→ **Your assignment**:
Below are records with pictures in them. Output exactly the lines from the one with "Episódios 06-10" through the one with "PUBLICIDADE", both included, and leave every picture out; give only those lines.

(Items from a dataset)
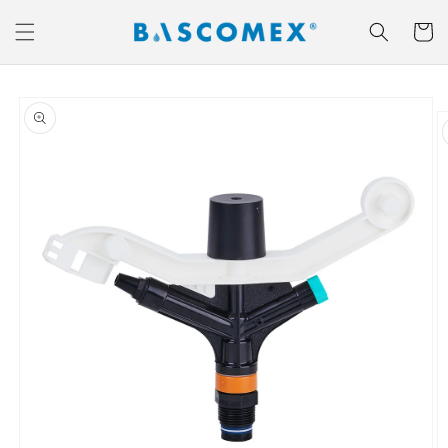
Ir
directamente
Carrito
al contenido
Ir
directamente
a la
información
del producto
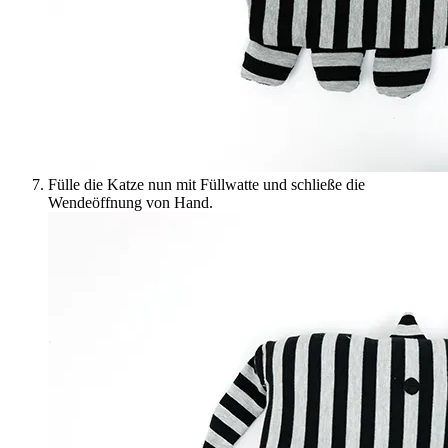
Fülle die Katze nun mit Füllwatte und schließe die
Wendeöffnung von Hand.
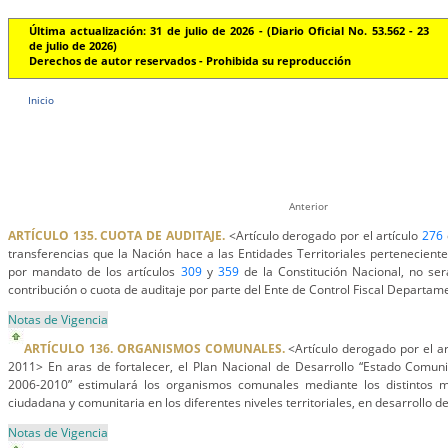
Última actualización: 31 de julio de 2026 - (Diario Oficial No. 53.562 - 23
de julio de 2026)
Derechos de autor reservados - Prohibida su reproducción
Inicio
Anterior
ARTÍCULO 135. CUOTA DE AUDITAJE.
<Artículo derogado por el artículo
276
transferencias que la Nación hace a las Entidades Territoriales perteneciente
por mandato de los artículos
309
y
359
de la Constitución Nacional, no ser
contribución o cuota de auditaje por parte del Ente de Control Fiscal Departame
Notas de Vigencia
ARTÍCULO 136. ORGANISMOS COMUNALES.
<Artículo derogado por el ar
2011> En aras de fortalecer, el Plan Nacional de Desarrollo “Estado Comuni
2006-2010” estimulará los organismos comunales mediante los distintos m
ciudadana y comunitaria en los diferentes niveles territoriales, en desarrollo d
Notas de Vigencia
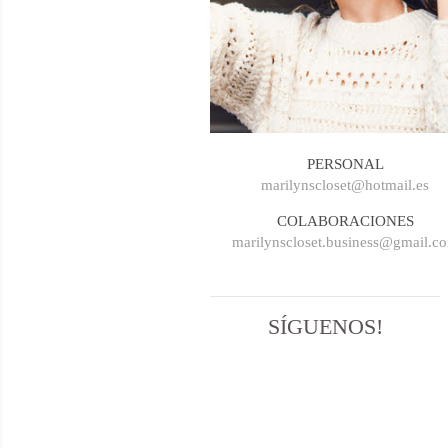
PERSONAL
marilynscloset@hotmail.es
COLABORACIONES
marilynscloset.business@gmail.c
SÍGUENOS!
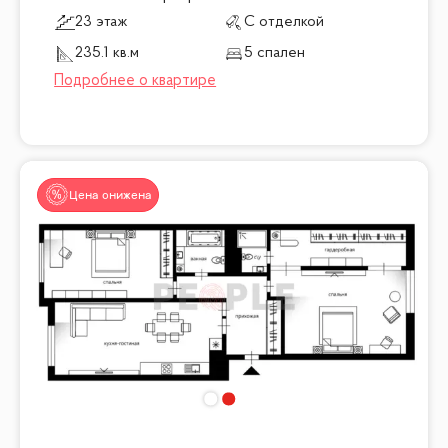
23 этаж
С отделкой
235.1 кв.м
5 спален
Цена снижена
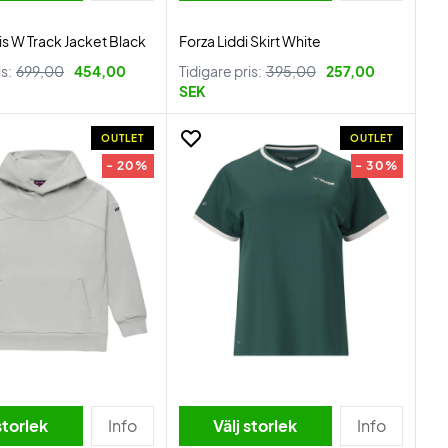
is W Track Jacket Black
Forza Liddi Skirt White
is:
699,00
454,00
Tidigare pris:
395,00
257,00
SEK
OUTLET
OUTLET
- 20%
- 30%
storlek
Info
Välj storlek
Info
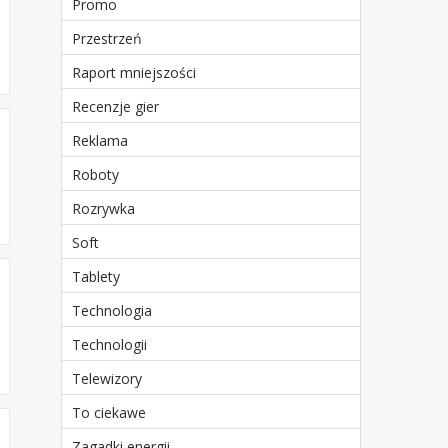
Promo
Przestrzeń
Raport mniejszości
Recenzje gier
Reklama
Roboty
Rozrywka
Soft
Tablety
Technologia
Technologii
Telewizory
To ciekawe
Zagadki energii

...

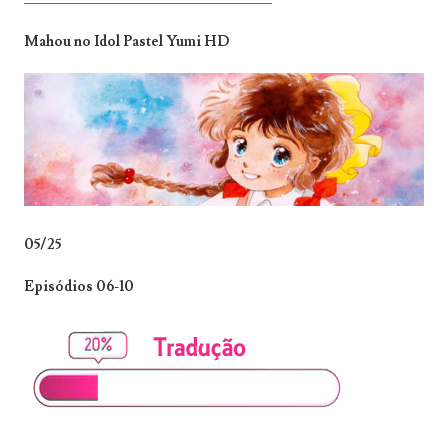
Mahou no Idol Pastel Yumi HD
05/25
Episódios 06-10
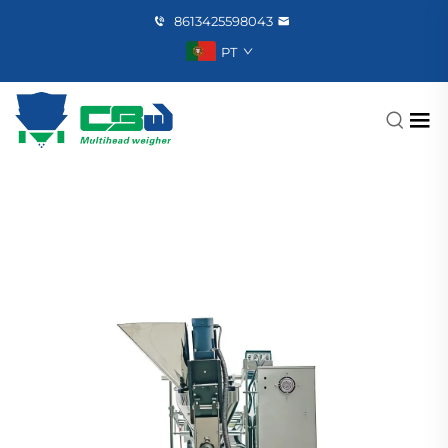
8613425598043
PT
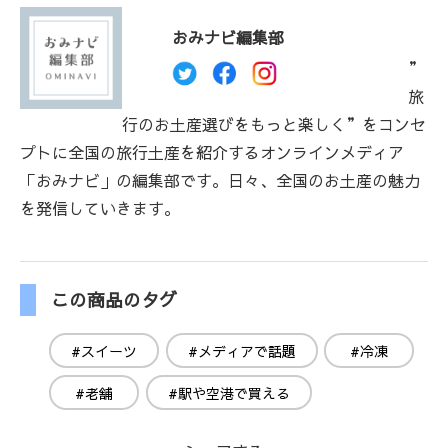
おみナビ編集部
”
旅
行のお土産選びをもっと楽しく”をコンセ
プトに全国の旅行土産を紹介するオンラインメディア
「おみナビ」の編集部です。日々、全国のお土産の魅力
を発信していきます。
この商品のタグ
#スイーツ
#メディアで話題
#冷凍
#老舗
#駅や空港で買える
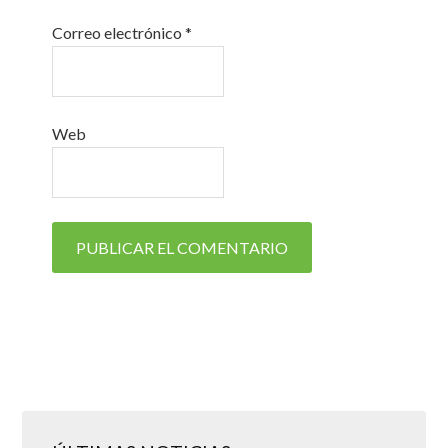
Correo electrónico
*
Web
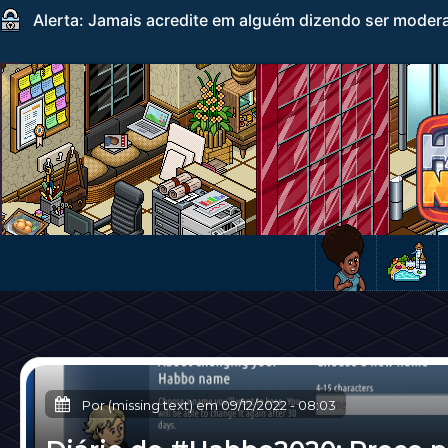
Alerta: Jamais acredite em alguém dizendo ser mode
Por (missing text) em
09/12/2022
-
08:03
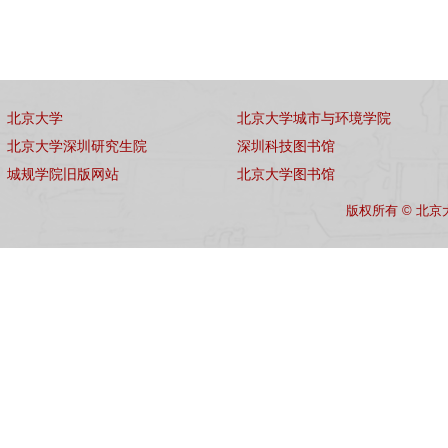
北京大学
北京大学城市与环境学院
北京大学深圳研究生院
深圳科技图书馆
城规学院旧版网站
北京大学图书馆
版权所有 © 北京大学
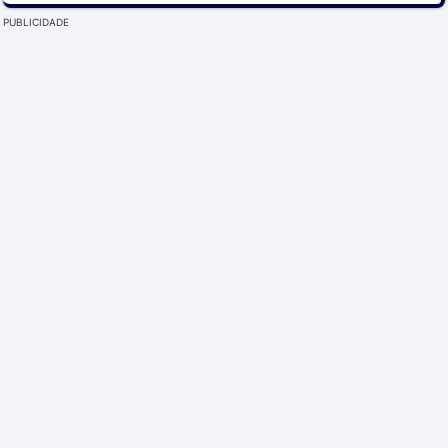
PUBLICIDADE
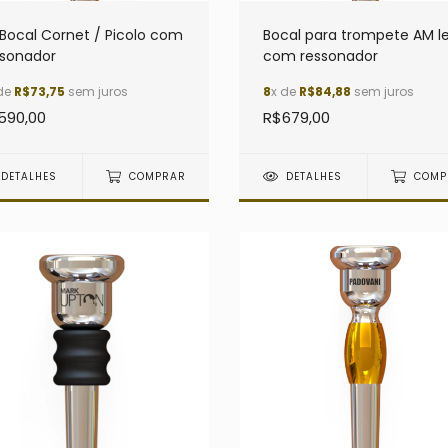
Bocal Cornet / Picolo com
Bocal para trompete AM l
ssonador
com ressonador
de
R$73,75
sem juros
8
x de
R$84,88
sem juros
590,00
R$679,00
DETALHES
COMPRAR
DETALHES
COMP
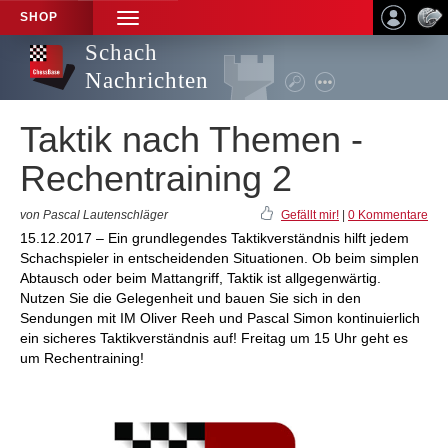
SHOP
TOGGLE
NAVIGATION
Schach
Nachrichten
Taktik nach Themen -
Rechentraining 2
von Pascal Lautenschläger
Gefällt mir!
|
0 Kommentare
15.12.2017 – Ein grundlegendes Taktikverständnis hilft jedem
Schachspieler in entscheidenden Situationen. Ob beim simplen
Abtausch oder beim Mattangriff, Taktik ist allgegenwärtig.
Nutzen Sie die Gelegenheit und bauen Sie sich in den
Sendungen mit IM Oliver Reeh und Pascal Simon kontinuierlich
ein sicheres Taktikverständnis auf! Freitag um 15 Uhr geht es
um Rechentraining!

→ **Result of this exercise**:
Episódios 06-10
8613425598043
PT
おみナビ編集部
”
旅
行のお土産選びをもっと楽しく”をコンセ
プトに全国の旅行土産を紹介するオンラインメディア
「おみナビ」の編集部です。日々、全国のお土産の魅力
を発信していきます。
この商品のタグ
#スイーツ
#メディアで話題
#冷凍
#老舗
#駅や空港で買える
Correo electrónico
*
Web
Alerta: Jamais acredite em alguém dizendo ser mode
Por (missing text) em
09/12/2022
-
08:03
北京大学
北京大学城市与环境学院
北京大学深圳研究生院
深圳科技图书馆
城规学院旧版网站
北京大学图书馆
版权所有 © 北京大学
PUBLICIDADE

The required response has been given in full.